Question: isn't a map of an uncharted world an oxymoron?

a map is a chart.  To be uncharted, is to be unmapped.

Once you map it, it is no longer uncharted.


----------



## Vascant (Jan 23, 2012)

Janx said:


> nice maps.
> 
> Question: isn't a map of an uncharted world an oxymoron?
> 
> ...



Depends on if you limit the meaning of uncharted to just maps, also can be used to describe something that has not been investigated as well.  Further, just because 1 person has a map does not mean everyone knows whats on the map.  So for players it can still be uncharted 

The basic idea for me is simple, I want to run an underdark campaign and felt it was better served with a vast underdark map rather then just bouncing players from one dungeon to the next with minimal flavor in between.


----------



## Vascant (Jan 30, 2012)

I needed to catch up the campaign map to the current map panel, even though map panel #22 is released I have finished up to map panel #25 so it shows a few panels you can't download yet.  I like to be a few weeks ahead of schedule so allows room for when things take up real life unexpectedly.
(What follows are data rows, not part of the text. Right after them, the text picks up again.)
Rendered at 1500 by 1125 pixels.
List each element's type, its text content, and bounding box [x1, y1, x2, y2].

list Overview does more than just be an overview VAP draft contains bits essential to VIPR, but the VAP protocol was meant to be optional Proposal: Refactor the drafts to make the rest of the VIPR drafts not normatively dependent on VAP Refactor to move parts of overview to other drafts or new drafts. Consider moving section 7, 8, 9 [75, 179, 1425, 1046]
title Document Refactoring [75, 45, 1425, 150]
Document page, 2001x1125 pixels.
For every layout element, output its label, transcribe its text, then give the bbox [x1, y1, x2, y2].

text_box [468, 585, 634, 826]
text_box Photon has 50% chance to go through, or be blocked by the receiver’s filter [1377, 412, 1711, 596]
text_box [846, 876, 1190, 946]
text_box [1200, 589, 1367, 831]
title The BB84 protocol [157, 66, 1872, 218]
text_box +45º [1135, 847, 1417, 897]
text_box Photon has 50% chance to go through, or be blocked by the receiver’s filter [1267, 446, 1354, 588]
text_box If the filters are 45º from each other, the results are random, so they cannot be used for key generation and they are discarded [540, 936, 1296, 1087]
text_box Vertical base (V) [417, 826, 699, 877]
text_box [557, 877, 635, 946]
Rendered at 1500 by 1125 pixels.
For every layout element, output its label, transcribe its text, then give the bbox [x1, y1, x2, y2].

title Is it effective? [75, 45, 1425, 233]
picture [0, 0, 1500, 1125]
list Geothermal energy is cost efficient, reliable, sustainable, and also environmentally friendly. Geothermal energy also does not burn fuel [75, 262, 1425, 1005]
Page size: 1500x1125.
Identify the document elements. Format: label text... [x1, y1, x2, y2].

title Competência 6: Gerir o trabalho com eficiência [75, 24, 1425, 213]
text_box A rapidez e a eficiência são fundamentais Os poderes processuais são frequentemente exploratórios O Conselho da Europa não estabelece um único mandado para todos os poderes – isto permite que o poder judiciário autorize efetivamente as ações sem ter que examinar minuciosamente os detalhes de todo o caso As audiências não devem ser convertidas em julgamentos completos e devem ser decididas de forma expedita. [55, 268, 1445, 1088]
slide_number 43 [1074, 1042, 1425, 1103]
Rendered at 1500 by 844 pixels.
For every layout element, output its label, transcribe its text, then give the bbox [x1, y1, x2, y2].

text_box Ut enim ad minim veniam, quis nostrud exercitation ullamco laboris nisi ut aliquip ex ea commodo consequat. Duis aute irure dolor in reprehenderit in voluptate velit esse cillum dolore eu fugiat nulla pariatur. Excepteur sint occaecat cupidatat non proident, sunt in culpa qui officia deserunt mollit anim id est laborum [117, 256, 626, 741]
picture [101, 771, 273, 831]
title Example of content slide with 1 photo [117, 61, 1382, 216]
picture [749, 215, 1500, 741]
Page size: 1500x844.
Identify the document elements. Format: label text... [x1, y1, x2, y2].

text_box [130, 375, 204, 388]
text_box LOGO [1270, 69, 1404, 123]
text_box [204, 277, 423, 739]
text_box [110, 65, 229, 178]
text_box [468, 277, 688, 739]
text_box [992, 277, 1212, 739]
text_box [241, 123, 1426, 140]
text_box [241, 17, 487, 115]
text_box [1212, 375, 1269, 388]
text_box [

I am still figuring out which direction I will be moving, either north to the small community that lives in the spires above the lake or southeast to the drow city.

You can download full versions of all the maps on the site but be warned, the full campaign map is 18 inches by 24 inches.


----------



## Vascant (Feb 24, 2012)

This is the first map panel release for Campaign Map #4, the goal for these 9 panels is to provide the base for lengthy exploring of long winding passage ways and small cluster of rooms or alcoves.  These maps should provide countless sessions of underdark fun for any group.

I have also started working on creating Dungeon Tiles of the same personality of the Lake of Spires maps and have the first three sets available on the site to download for free.


----------



## Vascant (Mar 3, 2012)

This is map panel #2 for Campaign Map #4, the goal of CM #4 is to provide DM's with over 200 rooms of adventure goodness.  This map panel puts the count to 61, with small areas broken up so your adventures can wander around exploring passages ways hoping to find the right one.


----------



## Alok Silverspear (Mar 21, 2017)

Hi mate did you ever work on that forest area map you mentioned?


----------



## Hussar (Mar 22, 2017)

Boo, threadomancy. 

Yay, excellent thread to raise from the dead.

Boo, dead link to the site.  

Anyone know where this project might reside?


----------